▶ **実施タスク**:
A: 長久玲奈のインタビューにある次の一文を英語に訳してください:「それまでは大人数で立っていた場所に、たった1人で立つ今──彼女にはどんな景色が見えているのか。」
B: 長久玲奈のインタビューによると、長久玲奈は2014年にどのグループの、どの県の代表としてデビューしましたか?
C: 長久玲奈のインタビューを、末尾の質問に対する長久玲奈の回答から書き継いでください。

▶ **原文**:

-----

2014年にAKB48チーム8・福井県代表としてデビューした長久玲奈。今年2月にグループを卒業し、現在は得意なギターを武器にシンガーソングライターとして新たなるステージに立つ。
それまでは大人数で立っていた場所に、たった1人で立つ今──彼女にはどんな景色が見えているのか。
──チーム8在籍時から「夢はシンガーソングライター」と語っていましたが、いつごろから本格的に独り立ちしようと思われたのですか?

長 加入してからずっと「いつか1人で大きな舞台に立ちたい!」という想いは持っていました。夢の舞台に立つときにAKB48という大きな力に頼らず、私1人の足で立っていたいという想いがだんだんと強くなっていって……去年のお正月ごろ、高校卒業という大きなタイミングで飛び出すなら今だ! と決心しました。

──今年の2月に卒業されて、半年後の8月末に初のソロライブを開催しました。ソロシンガー・長久玲奈として、舞台に立ったときはどういう気持ちでした?

長 以前までは、アイドルとしての私を見に来てくださっていた方々が、1人でステージに立ってギターを弾いて歌う私の姿を見に来てくださったと思うと……なんか不思議でした(笑)。もっと素敵な歌をたくさん届けられるようにしたいなぁ、と強く思いました。

──ステージに立つうえで、チーム8時代から変わった部分ってありますか?

長 意識の面がだいぶ変わりました。チーム8時代はパフォーマンスの面ではみんなに頼りっぱなしだったし、ファンの方に助けられたりと、ずっと誰かに甘えていて(苦笑)。それが1人になった以上、言葉や仕草は厳しい目で見られていくと思いますし、少しでも良い演奏を見せられなかったら離れていっちゃうかも? 私の歌は聞いた方の心に何を残せるのかな? っていう緊張感が常にあります。もっと大人にならないといけませんね。

──チーム8時代の経験は、どんな形で役に立っています?

長 ステージ根性? というのかな、そういう部分はすごく役立っています。昔ならステージに立つだけで顔が引きつっていたのに、この前のワンマンではすごく自然な気持ちで歌えたんですよ。
あとはMC。昔はとにかく人見知りが激しくて人前で話すのがとにかく苦手だったのに、ワンマンではちゃんと話せました。正直言うと、これを言えば完璧! と考えて用意していた話が全然出なくて、メチャ焦ったんですが(苦笑)。

──(笑)。ワンマンではオリジナル曲を8曲披露しましたが、いつ頃から曲作りを始めていたのですか?

-----

▶ **データセット内容**:

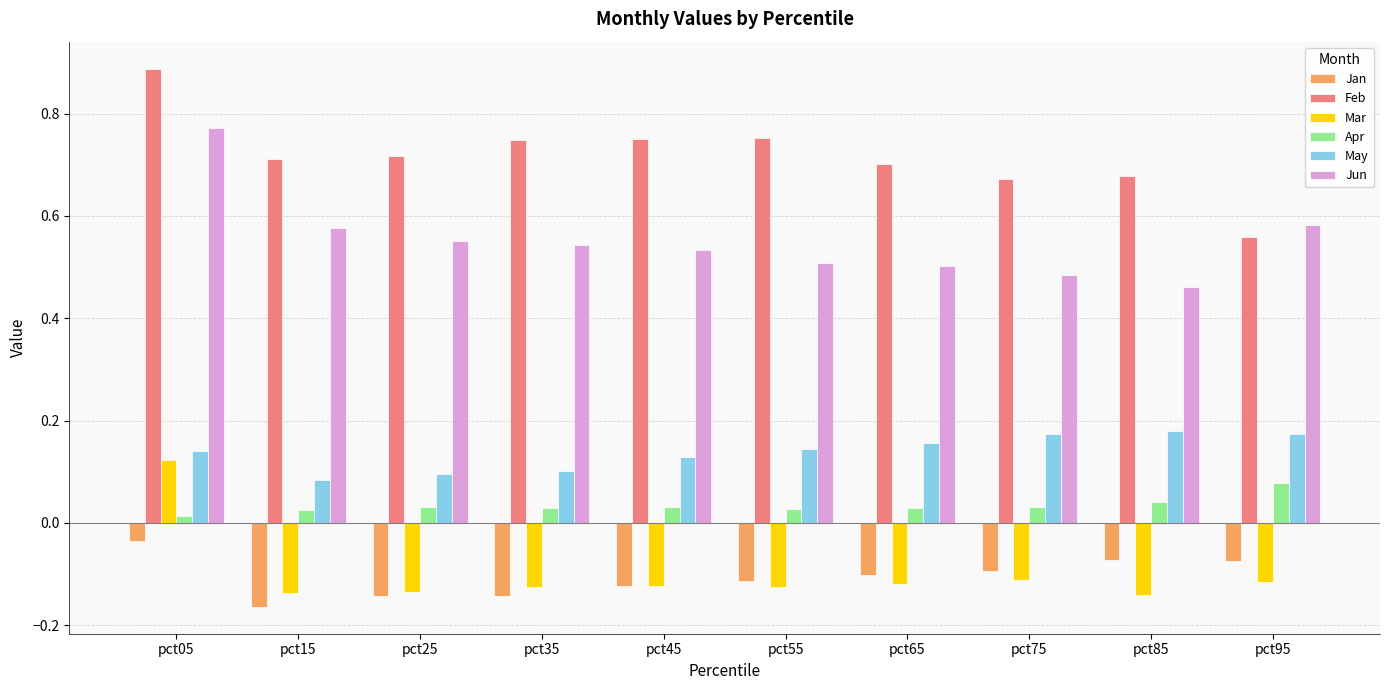

At which label does Feb reach its minimum?

pct95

-----

▶ **タスク解答**:
A: Now that she stands all alone in the place where she once stood with so many others, what kind of view does she see?

B: AKB48チーム8の福井県代表としてデビューしました。

C:
長 だいぶ前から、フンフ~ン♪ という感じの、なんとない曲や歌詞は作っては溜めていたんですよ。けど、ちゃんと1つの曲として形にしよう! と思うところまでは全然いけなくて。本格的に自分がすすむ先のことを考えているうちに『道』という初めての楽曲ができて、そこから本格的な曲作りが始まりました。

──半年間でこのストックは、ものすごいペースですよね。

長 卒業した瞬間からギター1本に集中しよう! と自分の中でケジメをつけて、家にこもって曲を作る、ギターと歌の練習以外何もしていませんでしたからね(笑)。

──歌詞や曲はどういうときに思い浮かびますか?

長 曲はギターを弾いているとふと浮かんできます。ただ、底から感情がワ~! と湧き上がってくる曲が好きなせいか、思い浮かぶ曲のどれもがユッタリ暗めで(笑)。最近は意識してアップテンポな曲にしようとメジャーコードを使うんですが、どうしてもクセで曲が途中で“泣きだしちゃう”。
歌詞は1人で街をボーッと歩いているときにパッと浮かぶことが多いかな。基本は、大好きなyuiさんの影響で、自分が思ったことや身の周りに起こったことを素直に言葉にしています。ただ、最近では現実では味わえないいろんな世界を描きたくて、自分の中から出てくるもの以外の言葉にも挑戦しています。

──何か書きたいテーマがあるのですか?

長 女の子に向けての曲をもっと増やしていきたいので、恋愛曲を作りたいんです。『190705』という歌で初めて恋愛曲に挑戦したのですが、恋するうれしさ、失恋の哀しさをより上手く表現できたらいいなぁって。そのために想像力を高めなくちゃいけないので……キライな読書も、これから頑張らないと(笑)。

──12月には原田珠々華さんや武田舞彩さんといった同年代の女性シンガーとのライブイベントに出演されますね。

長 今回ご一緒するみなさんは、元アイドルの方や現役のアイドルさんと、私と歩み方が近い方ばかり。どんな曲や詞を書いてどんな演奏を作されるのか、すごく気になります。中でも同郷の武田舞彩さんのことは昔から知っていたのですが、舞彩さんの曲、英詞の使い方がメチャ上手で! もう……スゴイ!! と衝撃を受けました。私も最近リズム強化のために洋楽を聞き始めたり、『my own way』という曲でちょっとだけ英語を使ってドヤッ! って思っていたんですよ(笑)。けどまだまだですね。
いろんな方から刺激をたくさんいただき、もっと成長したいですね。

──これからどんな風に成長していきたい?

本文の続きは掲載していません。